If so, companies in the same position may be hot prospects. For example, you could look for companies near the top of an income bracket but which haven’t grown out of it. Your business solution could be what they need to return to growth.

 

Approaching prospects in terms of the challenges they face, rather than the products you sell, results in much faster engagement – with a much bigger audience. Which will keep both Marketing and Sales happy.

 

A good example of a marketing database is Marketscan’s Megabase which details 3.4m businesses in the UK. But what’s really special is the extra data it attaches to each record. These “descriptors” give you a far broader range of metrics to measure… including market sector and company type information that goa lot deeper than SIC codes.

 

When extracting information from a marketing database, make sure you consider the following:

  • Catchment area – how local is your business? Can you service companies 10km away? Or  globally? It may be wider than you think.
  • Job descriptions – how do your customers describe themselves? Is there a single standard role? Or 100 different ones? Collect the set.
  • Market sector – your current roster may span one vertical, but your appeal may be broader. Check you’re reaching the biggest audience.

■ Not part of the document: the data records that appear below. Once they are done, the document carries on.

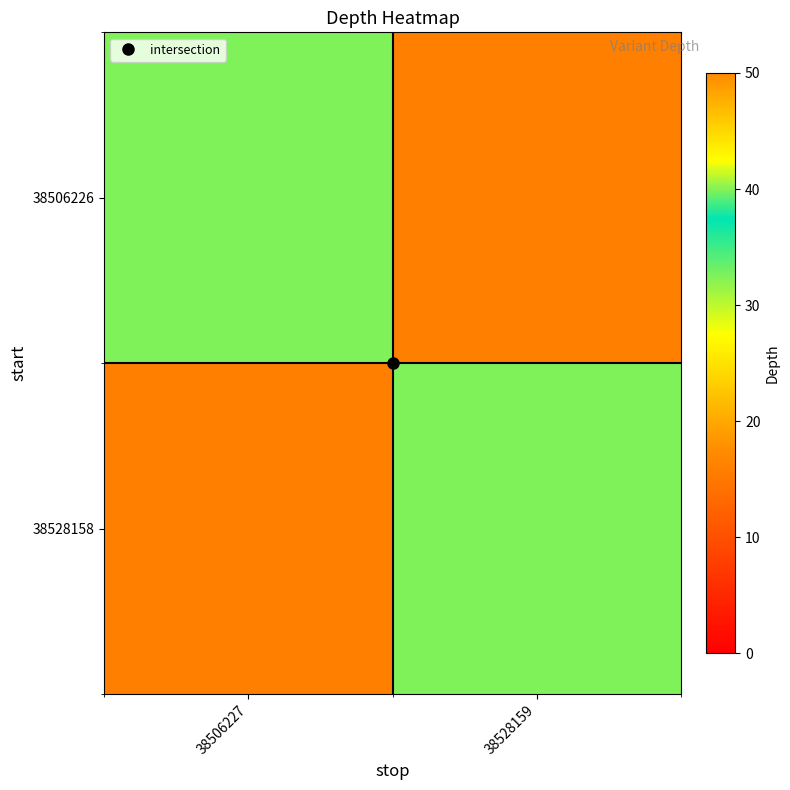

Which category has the lowest value across all series?

38528159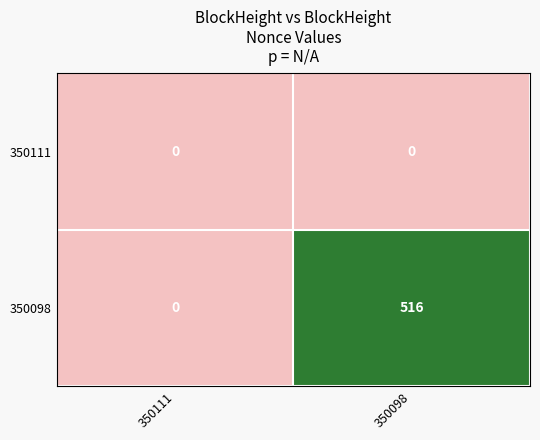

Reading right to left, extract all data points from this chart.

350111: 0	0
350098: 516	0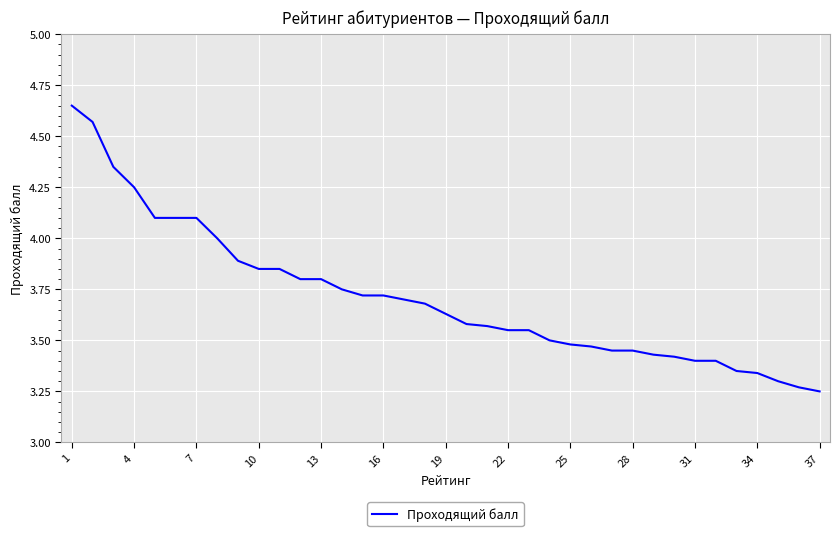

Reading left to right, what are all the values shown in this chart?

4.7	4.6	4.3	4.2	4.1	4.1	4.1	4.0	3.9	3.9	3.9	3.8	3.8	3.8	3.7	3.7	3.7	3.7	3.6	3.6	3.6	3.5	3.5	3.5	3.5	3.5	3.5	3.5	3.4	3.4	3.4	3.4	3.4	3.3	3.3	3.3	3.2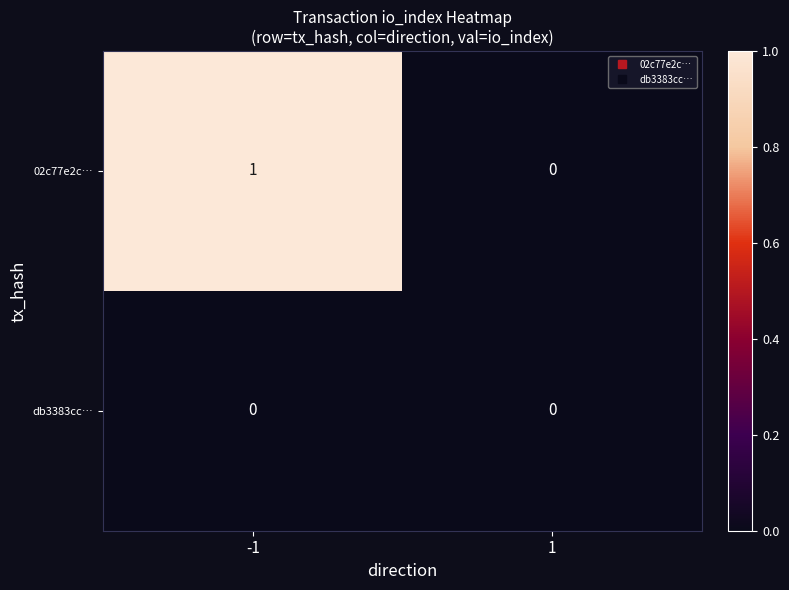

At which category is the sum across all series the highest?

-1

The broader, deeper data leads to more meaningful information. And that’s what helps you plan the metrics you need, rather than the metrics everyone else uses.

 

Buying database packages such as Sales Generator allow you to add value to your campaigns. Rather than a one-off list, it lets you choose a subset of companies – and, after seeing what worked in your last campaign, choose new prospects based on those results. Questions you might ask include:

 

  • Are your customers all of a set size? Companies stuck at £5m in turnover could be your sweet spot.
  • Have you been approaching Marketing Managers, but your budget holder is commonly a C-level executive? See how a different job role responds.
  • Are you based in London, when there’s a larger cluster of prospects in Manchester? It may be worth a move.

 

Because Sales Generator is based on access to a database for a full 12 months –not just buying a one-off list – it lets you plan not just one campaign, but your whole marketing strategy over the year. Without the costs.

 

Together, these tools can establish which metrics to measure: the measures that accurately reflect the business pain you solve.

Because if you’re approaching customers who are already in the market for the solutions you offer, response rates will be higher. Conversions, faster. And the sales cycle? Shorter.

And when you apply those metrics to your next campaign – companies with less than 5% growth? With fewer than 100 employees? With profit margins struggling in single figures? – you can choose an audience for that campaign of companies just like those who responded last time.

And those are the metrics that matter. The metrics that are right for you.